RECORDS FOR THE TASK:

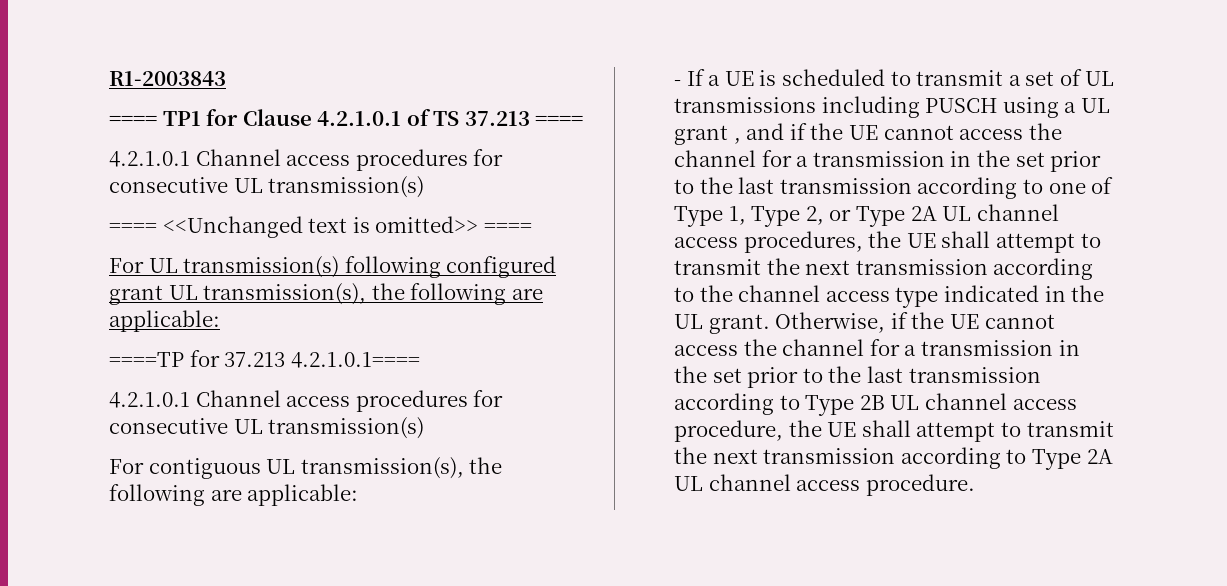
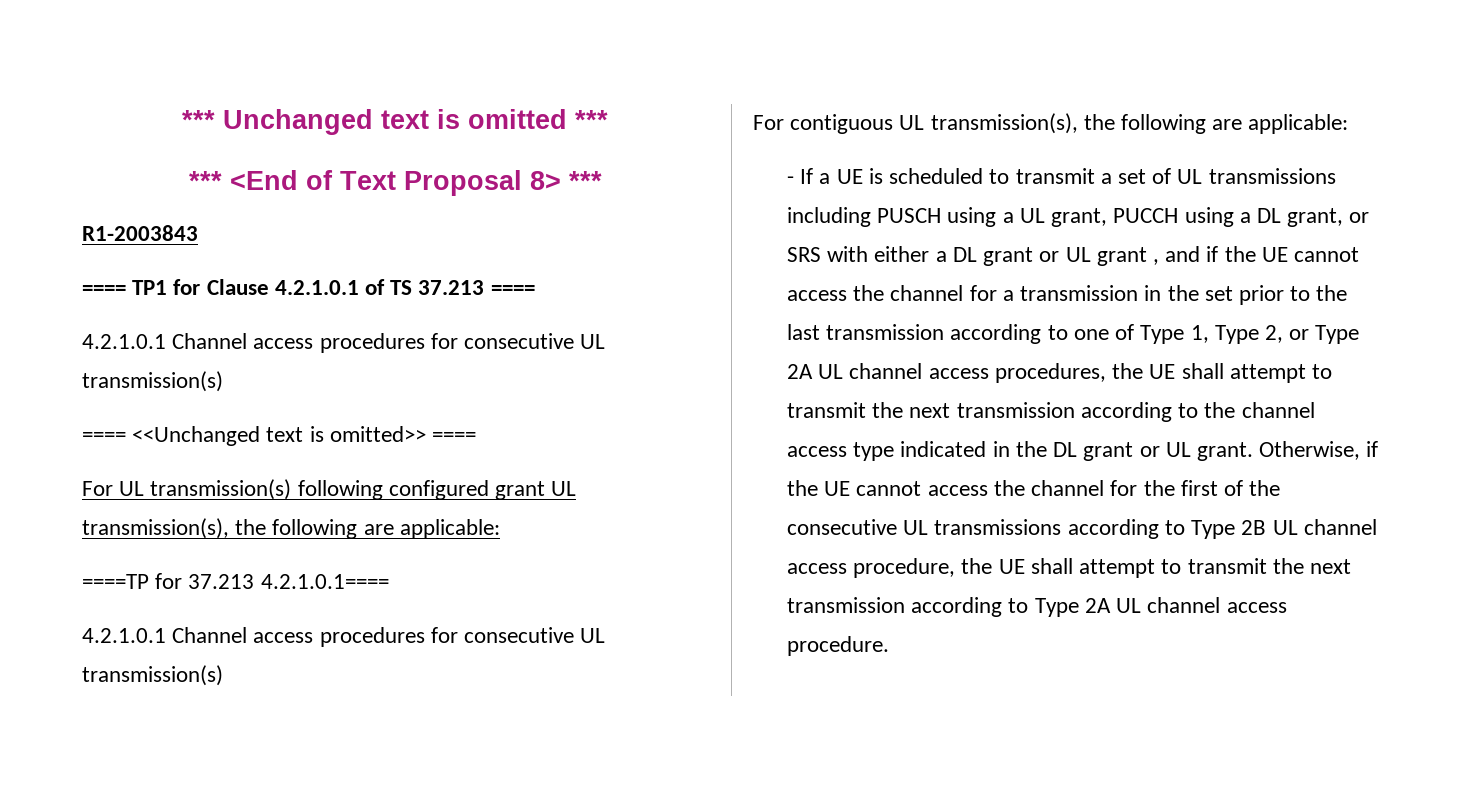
(109, 78) none -> [182,109,608,135] [188,170,602,196] *** Unchanged text is omitted *** // *** <End of Text Proposal 8> *** //
(1110, 105) none -> [1051,207,1370,227] [787,246,1091,266] grant, PUCCH using a DL grant, or SRS with either a DL grant or UL
(1105, 293) none -> [1053,442,1160,461] DL grant or
[904,340,1080,356] [674,366,1041,388] a transmission in the set prior to the last transmission -> [1143,480,1281,496] [787,519,1062,535] the first of the consecutive UL transmissions

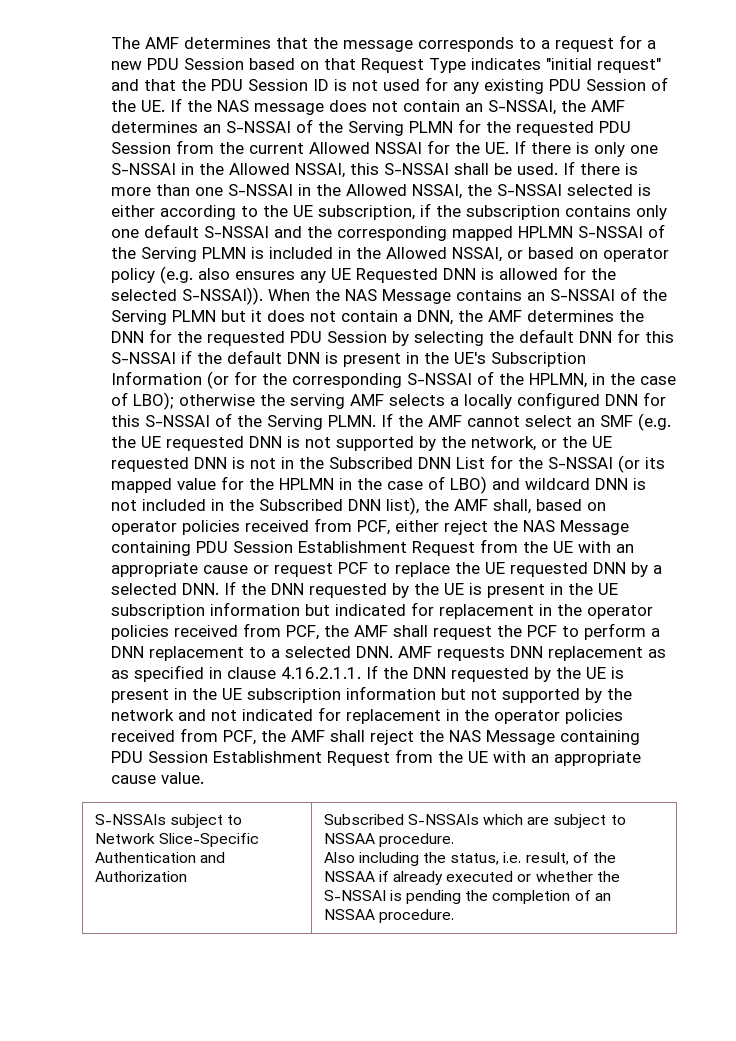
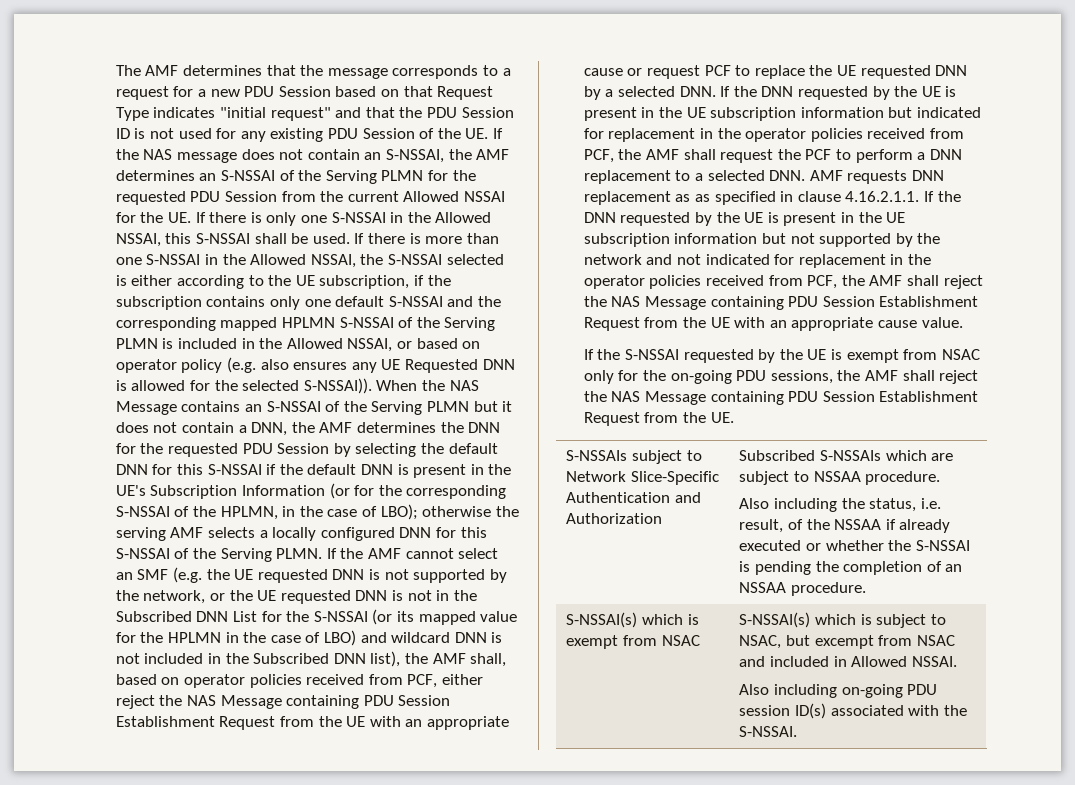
(205, 778) none -> [583,349,980,363] [583,370,979,384] [583,391,979,405] [583,412,734,426] // If the S-NSSAI requested by the UE is exempt from NSAC only for the on-going PDU sessions, the AMF shall reject the NAS Message containing PDU Session Establishment Request from the UE.
(454, 916) none -> [566,612,699,628] [566,635,700,649] [739,612,946,628] [739,635,955,649] [739,656,957,667] [739,684,938,698] [739,703,967,719] [739,726,798,737] // S-NSSAI(s) which is exempt from NSAC | S-NSSAI(s) which is subject to NSAC, but excempt from NSAC and included in Allowed NSSAI. // Also including on-going PDU session ID(s) associated with the S-NSSAI.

WHAT IS REQUIRED:
Excluding all pictures, output exactly the lines from the line containing "[904,340,1080,356] [674,366,1041,388] a" through the last line of the entries above.

REPLY:
[904,340,1080,356] [674,366,1041,388] a transmission in the set prior to the last transmission -> [1143,480,1281,496] [787,519,1062,535] the first of the consecutive UL transmissions

(205, 778) none -> [583,349,980,363] [583,370,979,384] [583,391,979,405] [583,412,734,426] // If the S-NSSAI requested by the UE is exempt from NSAC only for the on-going PDU sessions, the AMF shall reject the NAS Message containing PDU Session Establishment Request from the UE.
(454, 916) none -> [566,612,699,628] [566,635,700,649] [739,612,946,628] [739,635,955,649] [739,656,957,667] [739,684,938,698] [739,703,967,719] [739,726,798,737] // S-NSSAI(s) which is exempt from NSAC | S-NSSAI(s) which is subject to NSAC, but excempt from NSAC and included in Allowed NSSAI. // Also including on-going PDU session ID(s) associated with the S-NSSAI.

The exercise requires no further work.